Bab 22

1.7K 245 12
                                    


Setelah seharian beristirahat akhirnya Prilly kembali beraktivitas. Mereka masih berada di desa dan rencananya malam nanti mereka akan kembali ke kota.

Ali sedang berbicara dengan Ibunya melalui sambungan telepon sedangkan Prilly terlihat sibuk dengan kertas-kertas yang berisi perjanjian jual beli antara pemilik lahan dan perusahaan tempatnya bekerja. Prilly harus memeriksanya secara teliti supaya tidak terjadi kekeliruan di kemudian hari.

Prilly juga memasukkan beberapa syarat dan pasal yang bertujuan untuk mengikat kedua belah pihak agar tidak terjadi sesuatu yang tidak diinginkan dikemudian hari yang akan membuat kedua belah pihak dirugikan.

"Jadi Papa belum benar-benar sehat Ma?"

Prilly melirik sekilas kearah Ali yang terlihat begitu serius berbicara dengan Ibunya. Mereka duduk berhadapan karena saat Santi menelpon Ali sedang membantu Prilly memeriksa berkas perjanjian mereka.

Prilly tidak tahu apa yang sedang mereka bicarakan namun ia yakin Ali dan Ibunya sedang membicarakan perihal Andre yang semakin hari kondisinya semakin menurun. Prilly selalu berdoa supaya Bosnya itu kembali sehat seperti sedia kala. Andre orang yang sangat baik dan Prilly sangat berhutang budi pada beliau.

Terdengar helaan nafas berat Ali. Pria yang biasanya selalu memperlihatkan ekspresi tengil atau angkuhnya kali ini terlihat begitu frustasi. Sepertinya kondisi Andre benar-benar mengkhawatirkan sekarang.

"Nanti malam Ali sama Prilly balik ke kota Ma.

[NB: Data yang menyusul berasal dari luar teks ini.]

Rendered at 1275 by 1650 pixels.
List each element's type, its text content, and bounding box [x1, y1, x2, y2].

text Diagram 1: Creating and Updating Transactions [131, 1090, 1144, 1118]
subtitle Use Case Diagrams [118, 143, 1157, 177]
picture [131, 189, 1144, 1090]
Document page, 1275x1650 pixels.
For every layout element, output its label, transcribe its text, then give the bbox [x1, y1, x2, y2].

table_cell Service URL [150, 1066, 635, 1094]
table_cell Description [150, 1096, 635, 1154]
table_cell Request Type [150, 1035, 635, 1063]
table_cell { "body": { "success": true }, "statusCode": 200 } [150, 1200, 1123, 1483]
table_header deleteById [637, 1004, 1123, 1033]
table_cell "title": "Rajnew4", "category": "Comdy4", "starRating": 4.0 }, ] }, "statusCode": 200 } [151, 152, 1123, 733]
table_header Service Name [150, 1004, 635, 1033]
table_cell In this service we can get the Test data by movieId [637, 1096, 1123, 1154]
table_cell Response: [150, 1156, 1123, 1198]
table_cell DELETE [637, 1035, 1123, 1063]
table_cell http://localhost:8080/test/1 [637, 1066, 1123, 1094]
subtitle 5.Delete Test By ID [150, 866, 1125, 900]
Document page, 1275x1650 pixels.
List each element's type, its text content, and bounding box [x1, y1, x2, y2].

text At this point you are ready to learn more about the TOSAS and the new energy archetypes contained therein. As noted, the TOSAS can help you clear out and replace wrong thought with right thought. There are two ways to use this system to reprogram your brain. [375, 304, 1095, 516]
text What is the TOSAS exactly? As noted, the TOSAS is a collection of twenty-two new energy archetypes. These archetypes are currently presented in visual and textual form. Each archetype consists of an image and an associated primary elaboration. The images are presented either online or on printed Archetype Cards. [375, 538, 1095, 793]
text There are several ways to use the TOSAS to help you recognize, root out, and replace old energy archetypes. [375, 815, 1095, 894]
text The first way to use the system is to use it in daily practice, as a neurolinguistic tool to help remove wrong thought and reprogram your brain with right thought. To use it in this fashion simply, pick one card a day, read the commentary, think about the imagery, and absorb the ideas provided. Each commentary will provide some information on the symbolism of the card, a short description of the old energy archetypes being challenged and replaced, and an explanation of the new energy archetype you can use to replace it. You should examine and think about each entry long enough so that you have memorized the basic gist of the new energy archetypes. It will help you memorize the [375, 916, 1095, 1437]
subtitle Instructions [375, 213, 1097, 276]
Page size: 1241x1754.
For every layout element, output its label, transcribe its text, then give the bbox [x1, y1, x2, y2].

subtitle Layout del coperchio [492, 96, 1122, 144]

Mama nggak perlu khawatir nanti Ali akan minta Bram atau Sam untuk datang ke rumah sakit nemenin Mama." Ucap Ali pada Ibunya.

Dan sekarang Prilly tahu penyebab wajah murung dan frustasi Ali, ternyata Ayahnya sedang di rawat di rumah sakit. Prilly kembali mengalihkan pandangannya pada kertas dihadapannya saat Ali menyudahi panggilan teleponnya dengan sang Ibu. Prilly tidak ingin dituduh menguping.

"Papa masuk rumah sakit pagi tadi." Tiba-tiba Ali bercerita dengan sendirinya. "Gue takut Papa kenapa-napa." Lanjut Ali sambil mengusap wajahnya dengan kasar. Pria itu terlihat sekali dengan kalut saat ini.

Prilly tidak tahu harus menanggapinya seperti apa namun ia cukup mengerti dengan kondisi Ali saat ini. "Saya yakin Pak Andre akan baik-baik saja."

Ali mendongak menatap Prilly dengan tatapan penuh keraguan. "Benarkah?" Tanyanya seolah meminta Prilly kembali menyakinkan dirinya.

Untuk pertama kalinya Prilly memberikan senyuman teduhnya untuk Ali dan seketika Ali merasakan detak jantungnya berubah menggila. Ali sampai memegang dadanya dengan tatapan tak lepas dari wajah cantik Prilly.

"Saya yakin. Pak Andre orang yang kuat, selama bekerja bersama beliau saya selalu dibuat kagum dengan kekuatan beliau. Entah kekuatan otaknya atau ototnya." Jelas Prilly dengan senyuman mengembang membayangkan bagaimana Andre selama ini. Ia sangat menyayangi Andre, murni kasih sayang seorang anak untuk Ayahnya tidak lebih.

"Lo suka sama Papa gue?" Tembak Ali dengan wajah terlihat tak terima. Ia tidak suka ketika Prilly begitu manis ketika memuji Ayahnya.

Wajah sumringah Prilly sontak kembali seperti biasanya, datar. Dan Ali menyesal kenapa ia harus bertanya seperti itu disaat dirinya belum puas melihat wajah manis Prilly.

"Gila!" Maki Prilly sebelum melanjutkan pekerjaannya yang sempat ia tunda demi menghibur Bosnya ini.

Bukannya marah Ali justru terkekeh pelan, perasaannya sudah sedikit membaik meskipun rasa cemas masih menyelimuti hatinya setidaknya setelah berbicara dengan Prilly perasaannya menjadi lebih baik.

"Iya gue rasa sebentar lagi gue emang bakalan gila." Seru Ali yang membuat Prilly kembali menoleh menatap bingung kearahnya dan kesempatan itu segera dimanfaatkan oleh Ali untuk menebar pesonanya pada Prilly.